You Invest clients also pay no transaction fees for mutual funds they trade online.
Yet commissions are only one portion of the expenses involved in trading: Mutual funds and ETFs themselves have fees. And brokerage accounts may be subject to additional costs, including transfer and service fees.
“I’m not sure you should be doing 100 trades in the first year or in any year,” said David Mendels, director of financial planning at Creative Financial Concepts in New York.
“Taking this opportunity to become an active day trader is almost universally a mistake,” he said. “Maybe someone out there can pull it off, but I haven’t met them.”
Here’s why you should proceed with caution.
Roaring markets tend to attract amateur traders.
“It’s fairly common in market run-ups,” said Patrick Amey, a certified financial planner at Aspyre Wealth Partners in Overland Park, Kansas. “People want to play or invest in individual stocks.”
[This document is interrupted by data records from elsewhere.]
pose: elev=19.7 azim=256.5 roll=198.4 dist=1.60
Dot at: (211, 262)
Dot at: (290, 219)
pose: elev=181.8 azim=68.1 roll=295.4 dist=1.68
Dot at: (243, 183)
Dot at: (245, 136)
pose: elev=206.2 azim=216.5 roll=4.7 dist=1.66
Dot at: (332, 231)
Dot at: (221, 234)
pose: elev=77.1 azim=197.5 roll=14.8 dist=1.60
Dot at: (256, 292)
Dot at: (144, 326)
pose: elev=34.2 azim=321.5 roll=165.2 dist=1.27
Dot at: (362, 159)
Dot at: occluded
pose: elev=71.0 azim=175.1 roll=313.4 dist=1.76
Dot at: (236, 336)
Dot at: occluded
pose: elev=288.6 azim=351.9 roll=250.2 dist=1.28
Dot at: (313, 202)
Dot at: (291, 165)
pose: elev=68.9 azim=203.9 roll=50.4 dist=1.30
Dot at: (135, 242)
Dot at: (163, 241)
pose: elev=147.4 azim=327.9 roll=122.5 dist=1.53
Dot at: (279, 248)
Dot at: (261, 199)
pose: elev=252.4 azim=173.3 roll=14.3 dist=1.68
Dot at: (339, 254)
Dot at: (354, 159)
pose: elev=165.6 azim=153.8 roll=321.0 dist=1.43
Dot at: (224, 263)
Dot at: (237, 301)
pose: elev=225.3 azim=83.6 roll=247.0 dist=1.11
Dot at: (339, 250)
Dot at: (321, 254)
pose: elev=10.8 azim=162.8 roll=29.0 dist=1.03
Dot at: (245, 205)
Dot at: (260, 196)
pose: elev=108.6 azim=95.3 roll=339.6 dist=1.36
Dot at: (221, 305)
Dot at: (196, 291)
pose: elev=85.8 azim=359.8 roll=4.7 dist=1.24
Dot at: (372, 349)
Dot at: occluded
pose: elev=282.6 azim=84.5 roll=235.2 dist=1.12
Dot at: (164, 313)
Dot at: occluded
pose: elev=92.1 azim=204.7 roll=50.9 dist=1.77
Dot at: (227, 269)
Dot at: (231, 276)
When the market is rallying, the price of shares will rise, meaning you’re purchasing stocks when they are expensive.
Snapping up individual stocks comes with its own risks, too: You can easily become too concentrated in any one industry, meaning that all of your holdings will rise — and fall — together.
For this reason, it’s best to avoid using the lion’s share of your retirement savings for speculative purchases.
Provided they are on track to meet their savings goals, trading hobbyists can cordon off a small portion of their wealth to pursue their trading passion.
You can do that by establishing a brokerage account — a sort of sandbox that’s separate from your main savings and that won’t devastate your long-term goals if your investments don’t work out.
“If you enjoy trading, as long as you do it with a modest amount that you can fully afford to lose, then sure, this is a good way to get it out of your system,” said Mendels, who recommends that investors use no more than 3 percent of their savings for these purchases.
Bear in mind that while a brokerage firm may offer you commission-free trades, you’ll still face tax consequences for your activity.
Frequent traders tend to generate larger amounts of short-term capital gains, which are taxed as ordinary income if you’re using a taxable account, said Debbie J. Freeman, CPA and director of financial planning at Peak Financial Advisors in Denver.
Select your stocks with an eye toward buying and holding, said Amey.
“If you’re going to put money in something, then you should have some conviction in it,” he said. “They shouldn’t be turned over very often if you believe in the company long term.”
Clients who invest on the side tend to select companies that they interact with on a regular basis, said Amey. FAANG stocks — Facebook, Apple, Amazon, Netflix and Google parent Alphabet — are also popular.
“We encourage them to invest in what they know,” said Freeman. “Are they in the health-care space? They should tilt their allocations to industries they are familiar with.”
Turn your stock-picking into an educational experience: Crack open the annual reports of the companies you’re checking out.
Keep an eye on the news cycle and monitor your stocks’ performance. For that reason, investors generally shouldn’t snap up more than five individual stocks, or else they may end up overwhelmed, said Freeman.
Share your know-how with your family.
“Use it as a tool to teach your children or grandchildren about the markets,” said Freeman.